God doesn't live in the future either
I dream big, but then so does everybody else. Why dream about becoming smaller than you actually are (unless of course you have ambitions of losing weight)? But think about the act of dreaming itself. For a rational being, it is an incredibly absurd thing to do. To sit there, in the midst of all anxieties and agonies, and to think of a happy place that exists in another dimension. Though it is within an arm's distance, somehow we could never touch it with our hands or hold it by closing the fist. How could anybody with the ability to dream ask for proof of God's existence? Who but God could think of medium where even the lowly of the lowliest could close their eyes and have a private world of his own - a world where mortals are immortals, where one is living the other's death.
Though God has given us the incredible ability to dream, He is not a God who exists only in the future. When I dream, I don't dream about God (I do make the mistake of dreaming to become god though), but I dream about me. There is always me in my dreams, and I could be that 'me' only if I could believe, not in me but in the One who has given the ability to see me as 'me'.
The Climax - God is present
No matter how much I don't like it, I live in the present - there is only NOW. Yesterdays are behind me, it was there to prepare for me to change; tomorrow is ahead of me, someday I will leave it behind; God is present, enabling me to remember the past to prepare for the future. But why do I have to have an awareness of the past and anticipation of the future to live in the present? Why God, why can't I just live in the present without regretting the past and worrying about the future?
Living in a selfish world, we have stopped looking at our lives through the eyes of God. We get glimpses of what God's intentions are with us through our imagination.
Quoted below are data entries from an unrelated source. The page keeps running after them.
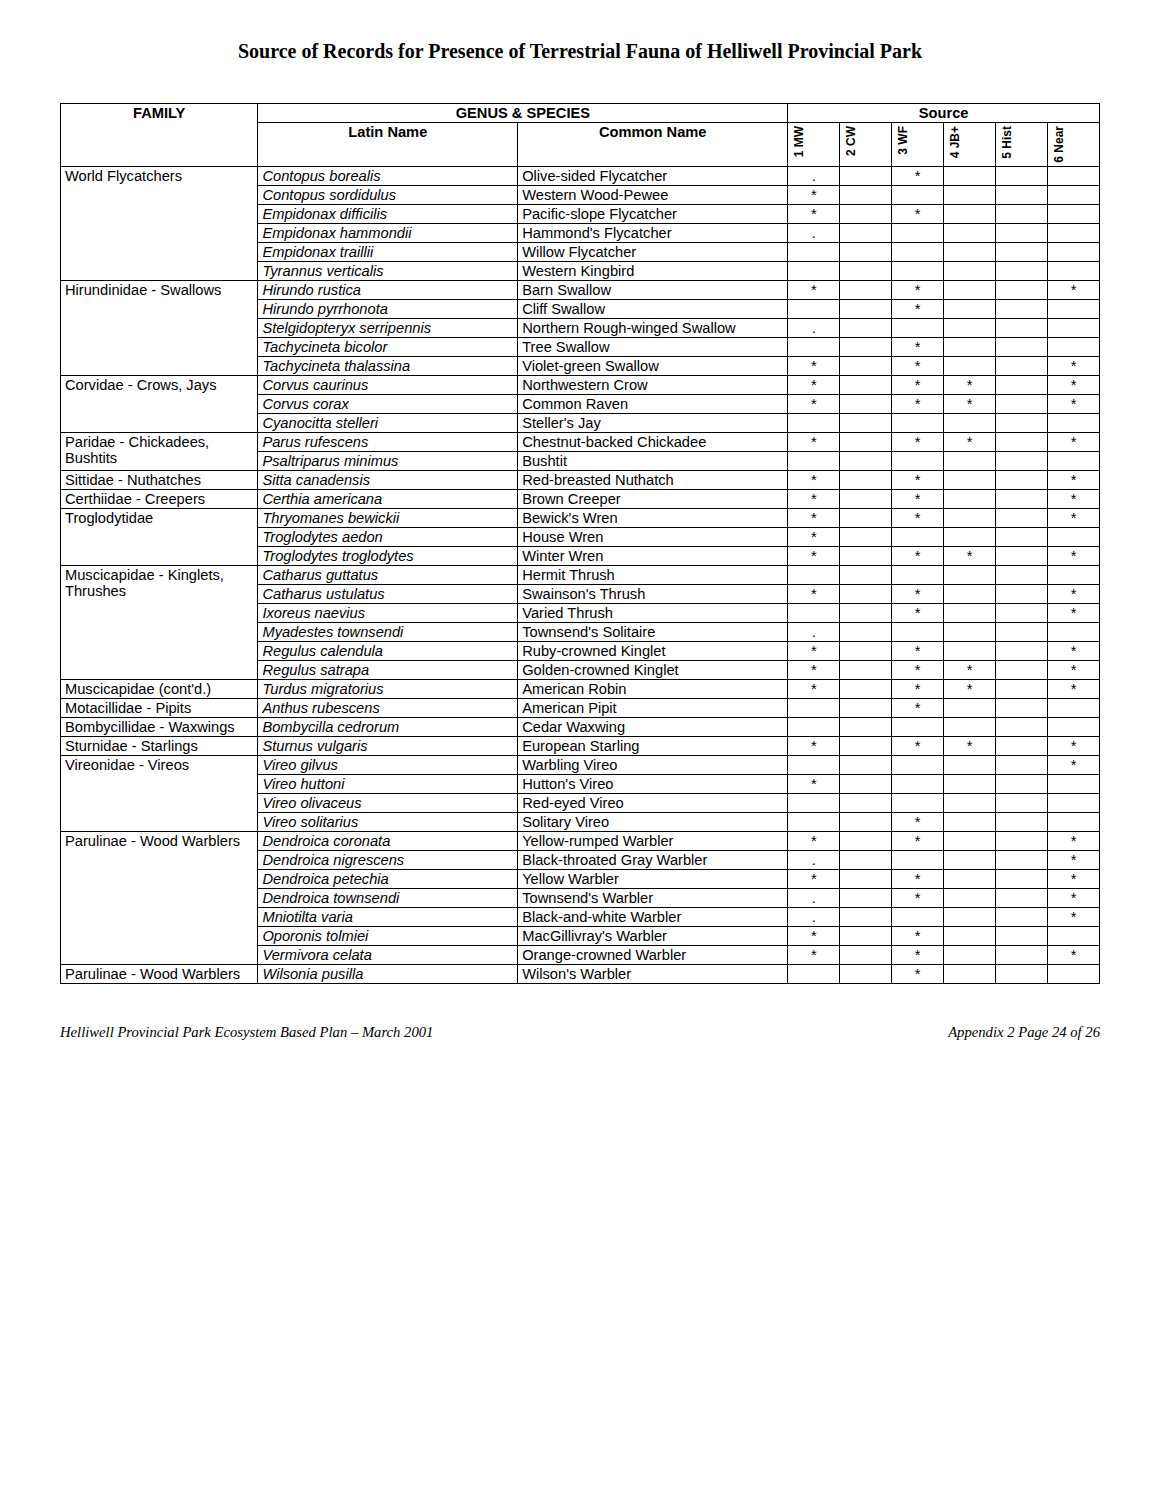Source of Records for Presence of Terrestrial Fauna of Helliwell Provincial Park
| FAMILY | GENUS & SPECIES | Source |
| --- | --- | --- |
| Latin Name | Common Name | 1 MW | 2 CW | 3 WF | 4 JB+ | 5 Hist | 6 Near |
| World Flycatchers | Contopus borealis | Olive-sided Flycatcher | . | | * | | | |
| Contopus sordidulus | Western Wood-Pewee | * | | | | | |
| Empidonax difficilis | Pacific-slope Flycatcher | * | | * | | | |
| Empidonax hammondii | Hammond's Flycatcher | . | | | | | |
| Empidonax traillii | Willow Flycatcher | | | | | | |
| Tyrannus verticalis | Western Kingbird | | | | | | |
| Hirundinidae - Swallows | Hirundo rustica | Barn Swallow | * | | * | | | * |
| Hirundo pyrrhonota | Cliff Swallow | | | * | | | |
| Stelgidopteryx serripennis | Northern Rough-winged Swallow | . | | | | | |
| Tachycineta bicolor | Tree Swallow | | | * | | | |
| Tachycineta thalassina | Violet-green Swallow | * | | * | | | * |
| Corvidae - Crows, Jays | Corvus caurinus | Northwestern Crow | * | | * | * | | * |
| Corvus corax | Common Raven | * | | * | * | | * |
| Cyanocitta stelleri | Steller's Jay | | | | | | |
| Paridae - Chickadees, Bushtits | Parus rufescens | Chestnut-backed Chickadee | * | | * | * | | * |
| Psaltriparus minimus | Bushtit | | | | | | |
| Sittidae - Nuthatches | Sitta canadensis | Red-breasted Nuthatch | * | | * | | | * |
| Certhiidae - Creepers | Certhia americana | Brown Creeper | * | | * | | | * |
| Troglodytidae | Thryomanes bewickii | Bewick's Wren | * | | * | | | * |
| Troglodytes aedon | House Wren | * | | | | | |
| Troglodytes troglodytes | Winter Wren | * | | * | * | | * |
| Muscicapidae - Kinglets, Thrushes | Catharus guttatus | Hermit Thrush | | | | | | |
| Catharus ustulatus | Swainson's Thrush | * | | * | | | * |
| Ixoreus naevius | Varied Thrush | | | * | | | * |
| Myadestes townsendi | Townsend's Solitaire | . | | | | | |
| Regulus calendula | Ruby-crowned Kinglet | * | | * | | | * |
| Regulus satrapa | Golden-crowned Kinglet | * | | * | * | | * |
| Muscicapidae (cont'd.) | Turdus migratorius | American Robin | * | | * | * | | * |
| Motacillidae - Pipits | Anthus rubescens | American Pipit | | | * | | | |
| Bombycillidae - Waxwings | Bombycilla cedrorum | Cedar Waxwing | | | | | | |
| Sturnidae - Starlings | Sturnus vulgaris | European Starling | * | | * | * | | * |
| Vireonidae - Vireos | Vireo gilvus | Warbling Vireo | | | | | | * |
| Vireo huttoni | Hutton's Vireo | * | | | | | |
| Vireo olivaceus | Red-eyed Vireo | | | | | | |
| Vireo solitarius | Solitary Vireo | | | * | | | |
| Parulinae - Wood Warblers | Dendroica coronata | Yellow-rumped Warbler | * | | * | | | * |
| Dendroica nigrescens | Black-throated Gray Warbler | . | | | | | * |
| Dendroica petechia | Yellow Warbler | * | | * | | | * |
| Dendroica townsendi | Townsend's Warbler | . | | * | | | * |
| Mniotilta varia | Black-and-white Warbler | . | | | | | * |
| Oporonis tolmiei | MacGillivray's Warbler | * | | * | | | |
| Vermivora celata | Orange-crowned Warbler | * | | * | | | * |
| Parulinae - Wood Warblers | Wilsonia pusilla | Wilson's Warbler | | | * | | | |
Helliwell Provincial Park Ecosystem Based Plan – March 2001 Appendix 2 Page 24 of 26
But this enormous dream that we compile about our future is minuscule in comparison with God's plans for us. We fall flat on our face and might never get up if we ever realize what God has in store for us - not in the next life, but in this life here on earth. You see, God wants our future to be bigger, better and brighter than the past. It doesn't matter how good of a past we had, He wants to step it up another notch. How can He ever make it a reality unless we are able to remember the past and envision the future, all the while living in the present.
The Anti-climax
Living in the present is our chance to intrigue others. By committing ourselves to do simple things of everyday life spectacularly well with care and love, God wants us to fascinate others. He wants us to respect and cherish our family. He wants us to work hard and pay attention to our daily work. He wants us to go out of our way to help somebody in need. He wants us to stand up for what's right without counting the cost. God doesn't measure our life by counting all the spectacular accomplishments, rather He looks at the way we live and we love. We live and love in the present, so is GOD. Amen.